Union leaders questioning the entry of foreign workers into Canada are potentially inciting public opinion against newcomers, Immigration Minister Jason Kenney said yesterday.
The statements angered Alberta Federation of Labour President Gil McGowan who accused Ottawa of setting up foreign workers to be exploited.
Following a speech to a small audience at the Calgary Chamber of Commerce, Kenney said McGowan's criticism of the use of non-Canadian workers and the need for them "was playing on some old and really unfortunate sentiments.
"I wish this individual was a little more reasonable and restrained ... the union leadership needs to be a little more responsible."
AFL officials have argued the use of foreign workers undercuts and drives down wages.
Kenney said they're doing work Canadians are unwilling to perform and said his government, despite the recession and rising unemployment, will maintain its practise of encouraging immigration and foreign labour.

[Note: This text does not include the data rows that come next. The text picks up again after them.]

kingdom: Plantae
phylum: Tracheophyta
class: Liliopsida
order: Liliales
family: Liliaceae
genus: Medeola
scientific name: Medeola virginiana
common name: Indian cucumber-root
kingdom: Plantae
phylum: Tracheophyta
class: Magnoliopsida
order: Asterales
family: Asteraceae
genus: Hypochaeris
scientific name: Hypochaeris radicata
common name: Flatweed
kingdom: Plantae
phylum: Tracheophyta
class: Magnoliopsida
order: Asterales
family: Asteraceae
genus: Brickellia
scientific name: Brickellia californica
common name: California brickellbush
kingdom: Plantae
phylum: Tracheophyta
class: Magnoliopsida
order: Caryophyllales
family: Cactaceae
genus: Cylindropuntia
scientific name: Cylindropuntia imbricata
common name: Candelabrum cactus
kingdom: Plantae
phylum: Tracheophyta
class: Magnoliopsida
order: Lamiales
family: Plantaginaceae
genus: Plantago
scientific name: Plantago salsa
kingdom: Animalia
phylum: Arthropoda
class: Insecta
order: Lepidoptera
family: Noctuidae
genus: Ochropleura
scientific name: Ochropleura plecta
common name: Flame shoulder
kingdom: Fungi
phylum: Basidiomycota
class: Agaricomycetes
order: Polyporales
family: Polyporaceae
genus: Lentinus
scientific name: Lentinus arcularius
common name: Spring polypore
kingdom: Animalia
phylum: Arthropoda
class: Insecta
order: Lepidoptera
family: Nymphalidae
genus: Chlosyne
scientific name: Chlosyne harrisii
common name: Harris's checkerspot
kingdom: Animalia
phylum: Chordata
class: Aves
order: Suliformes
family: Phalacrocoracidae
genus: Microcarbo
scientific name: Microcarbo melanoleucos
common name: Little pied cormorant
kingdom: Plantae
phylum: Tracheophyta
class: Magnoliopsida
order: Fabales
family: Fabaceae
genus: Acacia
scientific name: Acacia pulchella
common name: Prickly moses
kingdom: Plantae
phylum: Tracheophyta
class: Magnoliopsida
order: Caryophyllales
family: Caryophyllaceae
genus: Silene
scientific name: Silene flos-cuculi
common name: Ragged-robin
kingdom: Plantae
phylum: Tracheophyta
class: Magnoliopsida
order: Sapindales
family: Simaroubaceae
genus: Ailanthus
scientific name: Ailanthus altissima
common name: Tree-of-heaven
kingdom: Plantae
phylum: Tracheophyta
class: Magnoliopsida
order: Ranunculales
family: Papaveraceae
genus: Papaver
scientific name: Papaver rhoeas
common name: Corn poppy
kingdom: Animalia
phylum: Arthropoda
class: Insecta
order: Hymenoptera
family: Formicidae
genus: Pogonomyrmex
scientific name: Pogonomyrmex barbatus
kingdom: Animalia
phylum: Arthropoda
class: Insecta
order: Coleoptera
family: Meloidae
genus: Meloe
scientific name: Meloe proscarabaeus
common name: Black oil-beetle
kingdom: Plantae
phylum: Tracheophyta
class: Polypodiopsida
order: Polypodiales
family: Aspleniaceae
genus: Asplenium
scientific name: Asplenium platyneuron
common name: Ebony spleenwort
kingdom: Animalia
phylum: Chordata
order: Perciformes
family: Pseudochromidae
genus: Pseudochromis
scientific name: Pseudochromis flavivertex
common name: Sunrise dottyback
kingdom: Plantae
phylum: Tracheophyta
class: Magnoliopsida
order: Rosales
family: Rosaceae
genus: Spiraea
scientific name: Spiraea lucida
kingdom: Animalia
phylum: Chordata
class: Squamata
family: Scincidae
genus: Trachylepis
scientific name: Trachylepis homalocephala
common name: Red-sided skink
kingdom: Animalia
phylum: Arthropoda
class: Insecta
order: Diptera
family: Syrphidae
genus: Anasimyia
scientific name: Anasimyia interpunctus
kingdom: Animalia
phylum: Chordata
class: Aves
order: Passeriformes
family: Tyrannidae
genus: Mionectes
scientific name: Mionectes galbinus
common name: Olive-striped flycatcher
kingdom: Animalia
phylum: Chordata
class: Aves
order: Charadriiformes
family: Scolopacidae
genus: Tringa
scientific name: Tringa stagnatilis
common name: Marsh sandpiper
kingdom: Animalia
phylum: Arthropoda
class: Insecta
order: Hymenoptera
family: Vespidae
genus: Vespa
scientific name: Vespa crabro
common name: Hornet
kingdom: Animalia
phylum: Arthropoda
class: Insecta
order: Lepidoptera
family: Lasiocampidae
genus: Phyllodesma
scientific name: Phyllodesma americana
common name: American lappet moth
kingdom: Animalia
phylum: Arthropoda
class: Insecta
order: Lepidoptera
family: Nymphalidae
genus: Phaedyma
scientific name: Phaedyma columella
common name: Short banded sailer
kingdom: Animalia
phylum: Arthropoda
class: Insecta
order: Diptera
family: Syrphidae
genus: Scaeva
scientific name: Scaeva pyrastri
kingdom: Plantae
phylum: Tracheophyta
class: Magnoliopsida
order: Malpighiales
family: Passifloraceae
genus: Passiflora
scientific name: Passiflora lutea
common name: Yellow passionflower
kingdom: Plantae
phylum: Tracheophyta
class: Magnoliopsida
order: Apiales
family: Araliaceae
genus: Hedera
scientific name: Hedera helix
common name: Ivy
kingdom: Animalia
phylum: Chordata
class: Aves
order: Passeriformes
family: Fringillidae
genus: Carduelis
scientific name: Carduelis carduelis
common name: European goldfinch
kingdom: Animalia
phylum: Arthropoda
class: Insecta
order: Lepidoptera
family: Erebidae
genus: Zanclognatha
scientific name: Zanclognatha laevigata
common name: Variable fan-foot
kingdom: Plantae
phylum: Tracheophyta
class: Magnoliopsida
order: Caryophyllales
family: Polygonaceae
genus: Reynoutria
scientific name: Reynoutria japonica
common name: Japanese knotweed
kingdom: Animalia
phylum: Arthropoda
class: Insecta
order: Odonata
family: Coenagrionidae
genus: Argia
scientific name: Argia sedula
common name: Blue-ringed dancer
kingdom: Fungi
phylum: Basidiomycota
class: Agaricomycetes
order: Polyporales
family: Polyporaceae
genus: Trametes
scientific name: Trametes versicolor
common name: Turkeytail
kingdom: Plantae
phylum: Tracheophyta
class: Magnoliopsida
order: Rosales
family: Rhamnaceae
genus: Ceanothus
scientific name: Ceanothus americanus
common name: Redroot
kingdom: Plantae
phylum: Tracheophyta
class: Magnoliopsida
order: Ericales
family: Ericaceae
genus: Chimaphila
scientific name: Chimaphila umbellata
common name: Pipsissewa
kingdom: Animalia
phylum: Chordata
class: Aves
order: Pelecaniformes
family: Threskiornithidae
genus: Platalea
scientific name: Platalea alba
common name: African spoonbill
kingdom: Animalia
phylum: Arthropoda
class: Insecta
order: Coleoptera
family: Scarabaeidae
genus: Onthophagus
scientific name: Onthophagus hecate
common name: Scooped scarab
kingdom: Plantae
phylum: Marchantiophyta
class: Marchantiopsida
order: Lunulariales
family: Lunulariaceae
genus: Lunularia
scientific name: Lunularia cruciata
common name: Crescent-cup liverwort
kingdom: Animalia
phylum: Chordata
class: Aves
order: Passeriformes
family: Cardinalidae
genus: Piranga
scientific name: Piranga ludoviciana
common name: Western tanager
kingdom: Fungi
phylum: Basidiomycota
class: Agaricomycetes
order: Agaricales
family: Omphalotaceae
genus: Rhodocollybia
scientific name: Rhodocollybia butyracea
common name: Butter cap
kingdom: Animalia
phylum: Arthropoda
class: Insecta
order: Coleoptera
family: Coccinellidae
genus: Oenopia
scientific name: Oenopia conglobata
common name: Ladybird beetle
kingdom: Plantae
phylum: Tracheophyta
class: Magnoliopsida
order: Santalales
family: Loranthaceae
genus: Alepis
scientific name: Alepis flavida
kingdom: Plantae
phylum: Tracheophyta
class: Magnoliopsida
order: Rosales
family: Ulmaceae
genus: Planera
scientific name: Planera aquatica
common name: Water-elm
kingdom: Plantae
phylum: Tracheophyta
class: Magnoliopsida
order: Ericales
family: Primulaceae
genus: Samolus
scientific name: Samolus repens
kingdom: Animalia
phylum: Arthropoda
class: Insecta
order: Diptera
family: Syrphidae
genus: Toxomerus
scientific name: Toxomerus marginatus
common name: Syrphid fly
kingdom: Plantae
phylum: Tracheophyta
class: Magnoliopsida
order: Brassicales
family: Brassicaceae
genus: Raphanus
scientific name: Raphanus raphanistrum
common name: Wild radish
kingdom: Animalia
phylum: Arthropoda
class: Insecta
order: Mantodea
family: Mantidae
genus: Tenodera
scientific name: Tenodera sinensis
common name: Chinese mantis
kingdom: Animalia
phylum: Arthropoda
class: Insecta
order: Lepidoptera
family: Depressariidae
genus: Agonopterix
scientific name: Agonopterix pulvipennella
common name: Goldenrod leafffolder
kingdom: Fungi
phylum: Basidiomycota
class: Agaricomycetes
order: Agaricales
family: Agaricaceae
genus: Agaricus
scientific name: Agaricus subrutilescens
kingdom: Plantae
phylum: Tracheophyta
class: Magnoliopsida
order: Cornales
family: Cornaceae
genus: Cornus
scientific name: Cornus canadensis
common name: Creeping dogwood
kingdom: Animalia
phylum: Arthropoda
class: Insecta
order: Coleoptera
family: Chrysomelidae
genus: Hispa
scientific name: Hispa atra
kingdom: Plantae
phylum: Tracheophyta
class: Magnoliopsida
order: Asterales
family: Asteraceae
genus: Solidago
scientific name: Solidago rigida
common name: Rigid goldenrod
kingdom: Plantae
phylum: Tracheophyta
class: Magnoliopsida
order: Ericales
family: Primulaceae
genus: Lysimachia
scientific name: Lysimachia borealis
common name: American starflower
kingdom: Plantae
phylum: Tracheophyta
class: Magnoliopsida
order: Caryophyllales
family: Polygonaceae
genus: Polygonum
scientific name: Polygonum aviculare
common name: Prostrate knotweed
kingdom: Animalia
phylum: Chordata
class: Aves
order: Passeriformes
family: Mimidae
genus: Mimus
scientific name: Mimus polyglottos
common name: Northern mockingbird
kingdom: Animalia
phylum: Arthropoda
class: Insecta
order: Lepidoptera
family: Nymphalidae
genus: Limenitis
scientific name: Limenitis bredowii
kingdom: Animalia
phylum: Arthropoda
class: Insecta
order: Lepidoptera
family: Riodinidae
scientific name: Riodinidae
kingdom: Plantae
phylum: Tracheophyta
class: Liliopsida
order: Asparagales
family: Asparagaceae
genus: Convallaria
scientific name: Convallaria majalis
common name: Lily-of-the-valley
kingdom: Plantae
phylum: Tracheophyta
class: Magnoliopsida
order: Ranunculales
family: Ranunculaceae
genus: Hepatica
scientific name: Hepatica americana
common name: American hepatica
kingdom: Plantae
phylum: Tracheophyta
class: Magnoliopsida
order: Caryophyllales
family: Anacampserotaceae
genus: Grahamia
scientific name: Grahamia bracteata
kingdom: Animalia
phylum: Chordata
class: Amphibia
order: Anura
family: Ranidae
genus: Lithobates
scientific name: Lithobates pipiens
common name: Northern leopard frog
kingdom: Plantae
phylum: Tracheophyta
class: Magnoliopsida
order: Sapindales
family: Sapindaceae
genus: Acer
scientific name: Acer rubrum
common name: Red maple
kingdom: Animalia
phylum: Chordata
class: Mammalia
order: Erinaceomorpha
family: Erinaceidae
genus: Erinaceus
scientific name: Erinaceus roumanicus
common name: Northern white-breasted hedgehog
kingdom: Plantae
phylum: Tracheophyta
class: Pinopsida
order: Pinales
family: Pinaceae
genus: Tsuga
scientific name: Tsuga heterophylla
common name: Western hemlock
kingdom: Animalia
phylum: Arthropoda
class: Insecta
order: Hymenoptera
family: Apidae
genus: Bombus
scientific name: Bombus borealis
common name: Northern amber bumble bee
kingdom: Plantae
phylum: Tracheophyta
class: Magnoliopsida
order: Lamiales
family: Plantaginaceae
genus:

"We've actually made the politically difficult decision to maintain historically high levels of immigration ... the worst thing we could do is starve employers who are growing during these economically difficult times," said Kenney.
McGowan accused Kenney's ministry of "washing its hands" of temporary foreign workers once they arrive and who are routinely abused by their employers.
"We're the ones who set up an advocacy office to help workers who are exploited -- we're the ones picking up the pieces," said McGowan.
"I find it galling Kenney's trying to wrap himself in the cloak of virtue."
Kenney said his government is stepping up its monitoring of foreign workers' treatment while making it easier for the newcomers to become permanent residents and citizens.
But McGowan said of a rapidly-growing number of the workers, only 3% of them are eligible for permanent residency.
"It creates an underclass of workers," he said.